Self-radicalization is a term that came to the fore after the Boston Marathon bombing; the big question of how these two young men could, on their own, come up with the rationalization to do such an awful act on their own. It is a concept that troubles people when they contemplate the wide range of information available on the Internet which can deviate from the accepted norms and narrative of our society and culture. And of course we can see examples of behavior based on a set of constructed principles that groups and individuals adopt and act upon. That is normal human behavior. There is always the chance that the normal human behavior of forming or adopting some paradigm to live by will, in some people, be taken to the extreme
From the adoption of strict dietary principles, the fanatical fixation on sports teams, complete devotion to one form of music over all others, or one religion over all others; it is also what we humans do. Very troubling here is where “American Exceptionalism” fits in; one nation over all others.

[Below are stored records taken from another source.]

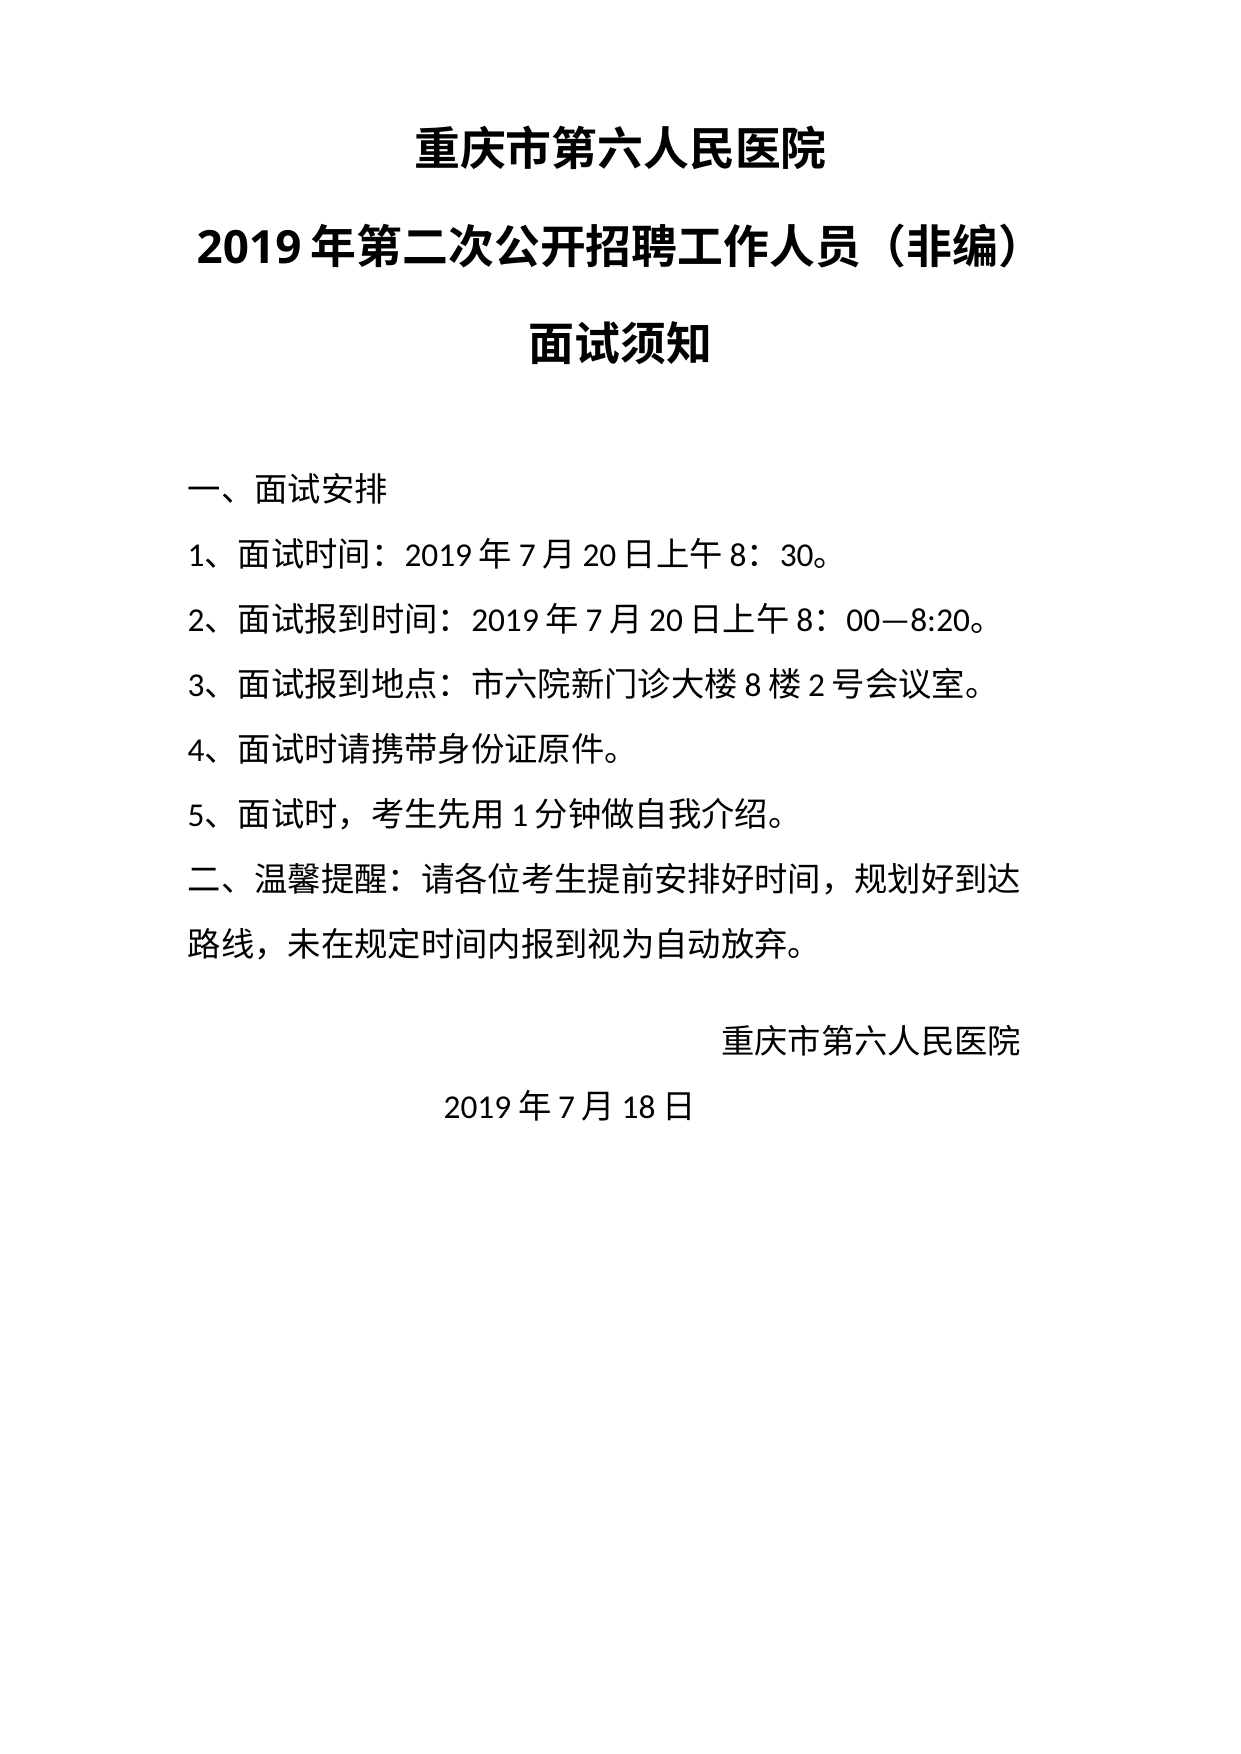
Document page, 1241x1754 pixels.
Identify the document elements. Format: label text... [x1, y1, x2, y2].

list 5、面试时，考生先用1分钟做自我介绍。 [187, 779, 1053, 844]
text 2019年第二次公开招聘工作人员（非编） [187, 194, 1053, 292]
list 面试时间：2019年7月20日上午8：30。 [187, 519, 1053, 584]
text 重庆市第六人民医院 [187, 97, 1053, 194]
text 二、温馨提醒：请各位考生提前安排好时间，规划好到达路线，未在规定时间内报到视为自动放弃。 [187, 844, 1053, 974]
list 面试报到时间：2019年7月20日上午8：00—8:20。 [187, 584, 1053, 649]
list 面试报到地点：市六院新门诊大楼8楼2号会议室。 [187, 649, 1053, 714]
text 2019年7月18日 [187, 1072, 1053, 1137]
list 面试时请携带身份证原件。 [187, 714, 1053, 779]
list 面试安排 [187, 454, 1053, 519]
text 重庆市第六人民医院 [187, 1007, 1053, 1072]
text 面试须知 [187, 292, 1053, 389]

One of the quite-neglected skills that our U.S. culture lacks is critical thinking; it is not emphasized in schools, and our media, with its bi-polar form of discussion, make it seem over-simplified. There is that common narrative everyone accepts, and then we argue shading within that narrow paradigm. There is a hubris that develops and a closing of the mind to alternatives. Taken further, there is a hostility that can develop to those who do accept a different point of view. We can see no better example than the hostility to single-payer healthcare, a practice most of the world uses. It is, as Obama said, “off the table.”
I believe there is a very healthy form of “self-radicalization,” and that is when the blinders come off, and through study and critical thinking, you can see that things can be another way. That’s what the slogan of the World Social forum meant by “Another World is Possible.” That’s what the founding fathers thought when they threw off British colonialism.
It is “Self -Pacification” I worry about. It’s the idea that protests are bad, that debating religion or politics is rude and unseemly, that mindset that chants “USA, USA, USA.” The unquestioning “patriotism” that leads to our U.S. foreign policy, its drones and occupations, its support of authoritarian rulers; that these are not being made topics of debate or discussion is, to say the least, unhealthy.
Now, through the Internet and expanded sources of information, we do have the tools for “self-radicalization” and critical thinking, and that’s a good thing. And I hope this paper helps.